Years later, Eyvind Earle seemed to be thinking about dancing flowers for a sequence in Sleeping Beauty, in one of his incredible concept artworks (if you’re not familiar with him, make sure that you are, like now). The work I’m thinking about is not available on-line and you can find it the Design book of The Archives series, but I’ll leave you with something else instead.

One of Eyvind Earl’s incredible concepts for Sleeping Beauty.

3.3. Dancing Flowers: is that a thing?

That’s certainly a thing. It must be because of the delicate movements, it might be because of the costume they wear, designed to highlight such movements, that often resembles petals, but the idea of female dancers as flowers is as frequent as the one of dancers as birds. Tchaikovsky himself in The Sleeping Beauty gives us the Fée des lilas, the Lilac Fairy as a flowery character (see this concept design by Léon Bakst in 1921).
There’s also a fair variety of ballets in which the dancers are literally flowers: in Act II of The Talisman by Riccardo Drigo, choreographed by the same Marius Petipa who also did The Nutcracker and The Sleeping Beauty, the main character Niriti, daughter of the Queen of the Heaven, appears as the Goddess of the Flowers in the gardens of King Akdar’s palace and dances with her subjects; in Tableau 2 of The Seasons by Alexander Glazunov, also choreographed by Marius Petipa, flower fairies dance with Zephyr and one of the main characters is a rose; in Le Réveil de Flore, also by Riccardo Drigo and still with Marius Petipa, the main character is Flora, the Goddess of the Spring.
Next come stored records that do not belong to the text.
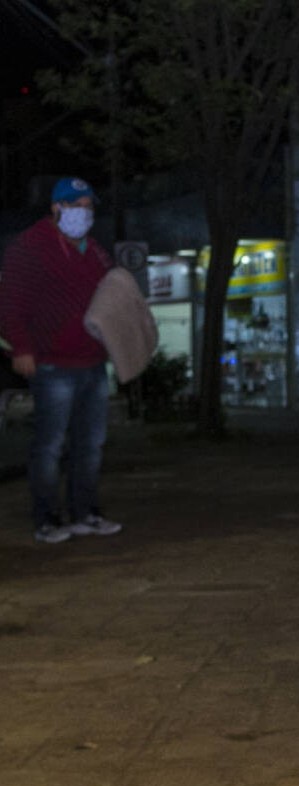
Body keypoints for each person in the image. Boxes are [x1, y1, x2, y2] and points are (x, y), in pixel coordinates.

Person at [0, 176, 123, 544]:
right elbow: (10, 303)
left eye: (88, 205)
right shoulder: (29, 247)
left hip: (92, 363)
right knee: (50, 445)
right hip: (51, 364)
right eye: (75, 204)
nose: (83, 212)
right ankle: (48, 519)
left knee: (90, 445)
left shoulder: (96, 252)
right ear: (56, 208)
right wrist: (21, 348)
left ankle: (86, 513)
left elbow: (111, 299)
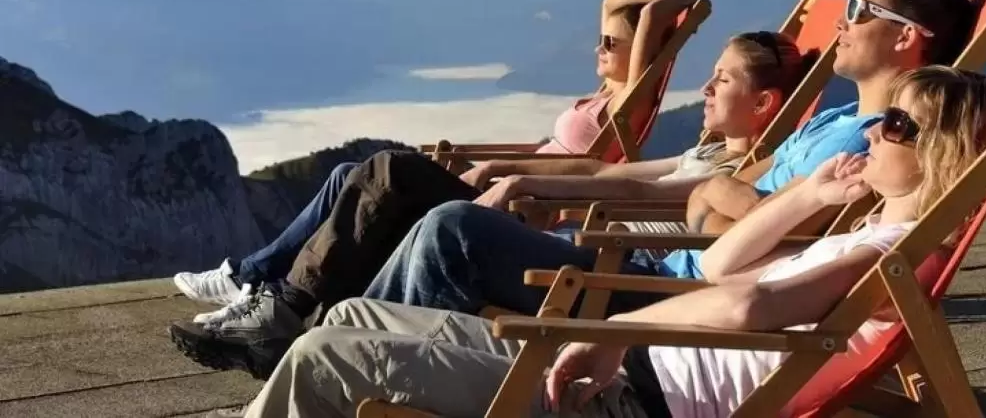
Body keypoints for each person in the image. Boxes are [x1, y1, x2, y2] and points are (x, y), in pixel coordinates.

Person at [212, 66, 986, 418]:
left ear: (939, 153)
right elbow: (718, 262)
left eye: (896, 123)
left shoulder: (888, 254)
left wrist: (606, 338)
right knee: (348, 319)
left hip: (626, 394)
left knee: (325, 358)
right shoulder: (872, 227)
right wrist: (811, 194)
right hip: (628, 361)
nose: (874, 129)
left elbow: (747, 302)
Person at [338, 0, 976, 322]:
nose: (844, 20)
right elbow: (725, 192)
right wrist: (726, 192)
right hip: (660, 260)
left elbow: (786, 233)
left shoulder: (890, 143)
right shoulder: (835, 122)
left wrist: (729, 192)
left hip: (669, 289)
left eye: (863, 13)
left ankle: (355, 348)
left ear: (904, 38)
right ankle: (348, 339)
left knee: (452, 229)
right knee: (439, 225)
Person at [170, 30, 815, 380]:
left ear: (763, 105)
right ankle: (270, 291)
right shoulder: (706, 151)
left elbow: (636, 192)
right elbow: (606, 168)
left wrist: (530, 190)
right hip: (579, 238)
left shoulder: (737, 167)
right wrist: (508, 170)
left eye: (723, 79)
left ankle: (295, 315)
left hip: (620, 271)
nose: (705, 86)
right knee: (353, 175)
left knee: (397, 181)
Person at [172, 0, 699, 310]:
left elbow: (588, 165)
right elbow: (613, 4)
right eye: (600, 40)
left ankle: (262, 288)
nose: (598, 47)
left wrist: (688, 1)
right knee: (345, 176)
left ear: (640, 54)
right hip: (508, 188)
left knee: (388, 173)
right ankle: (253, 278)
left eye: (611, 43)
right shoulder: (603, 94)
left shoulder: (630, 100)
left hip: (518, 206)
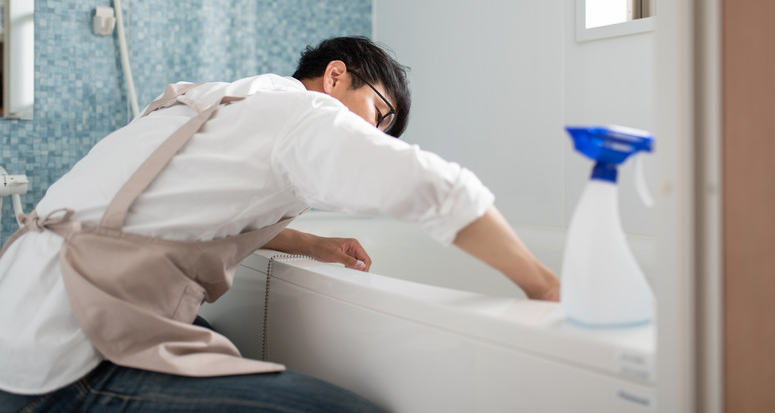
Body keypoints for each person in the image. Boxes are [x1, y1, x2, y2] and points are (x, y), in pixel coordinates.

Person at [0, 36, 559, 412]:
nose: (380, 136)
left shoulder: (219, 100)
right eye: (380, 115)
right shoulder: (305, 115)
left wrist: (311, 244)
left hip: (22, 321)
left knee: (225, 346)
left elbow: (187, 215)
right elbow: (434, 188)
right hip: (65, 360)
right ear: (337, 76)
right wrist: (543, 285)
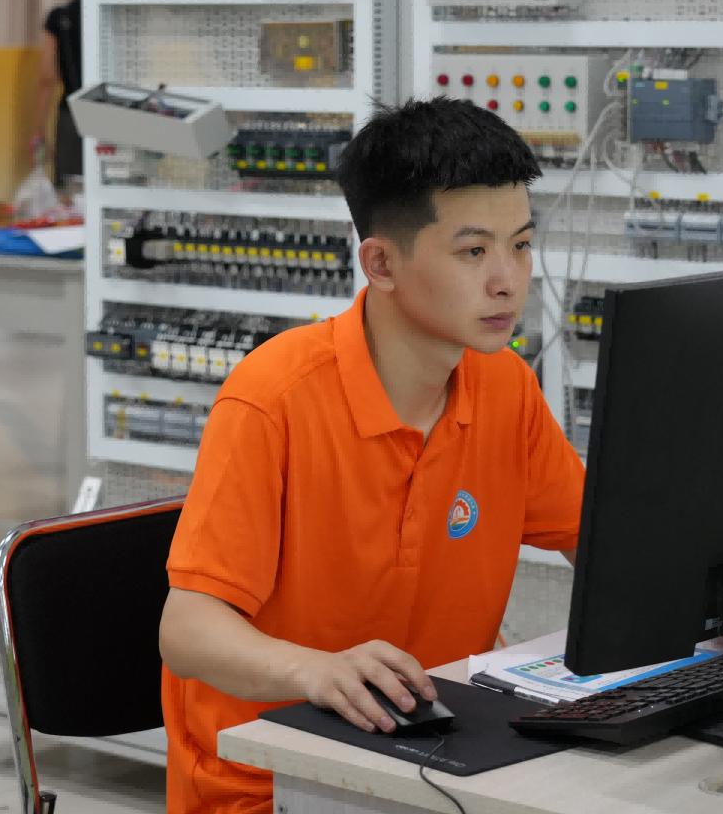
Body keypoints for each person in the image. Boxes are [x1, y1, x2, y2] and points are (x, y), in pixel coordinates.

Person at [158, 98, 589, 814]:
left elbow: (600, 544)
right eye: (473, 252)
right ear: (381, 263)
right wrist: (317, 672)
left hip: (442, 761)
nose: (508, 280)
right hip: (268, 780)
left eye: (520, 244)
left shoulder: (505, 386)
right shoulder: (273, 398)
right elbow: (187, 632)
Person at [34, 0, 84, 190]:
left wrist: (37, 131)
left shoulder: (59, 18)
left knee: (69, 196)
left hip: (72, 116)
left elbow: (47, 77)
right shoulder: (116, 13)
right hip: (114, 116)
If you want to look at it the other way around, however, the Prima Ballerina is also a variety of rose.

Russian photographer Yulia Artemyeva did a beautiful series of pictures comparing ballerinas and flowers: you can see some of them here, alongside an interview.

One of Yulia Artemyeva‘s pictures of ballerinas and flowers.

3.3. The specific flowers

The flowers depicted in the segment seem to be peach blossoms, which have a rather characteristic way of falling in clouds and present the defined inside that will turn into the headdress for the dancers on water.

They are probably the most important flower ever in several oriental cultures. In the opening chapter of the Chinese novel Romance of the Three Kingdoms, a 14th-century historical novel attributed to Luo Guanzhong, the three main characters Liu BeiGuan Yu, and Zhang Fei take their oath of brotherhood under a blooming peach tree. The Peach Blossom Spring is a fable by Tao Yuanming about the discovery of an utopian world by a fisherman who sails through a river into a world of blossoming peach trees.

The expression shìwaì taóyuán (Chinese: 世外桃源 “the Peach Spring beyond this world”) has become a popular four-character idiom (chengyu), meaning an unexpectedly fantastic place off the beaten path, usually an unspoiled wilderness of great beauty.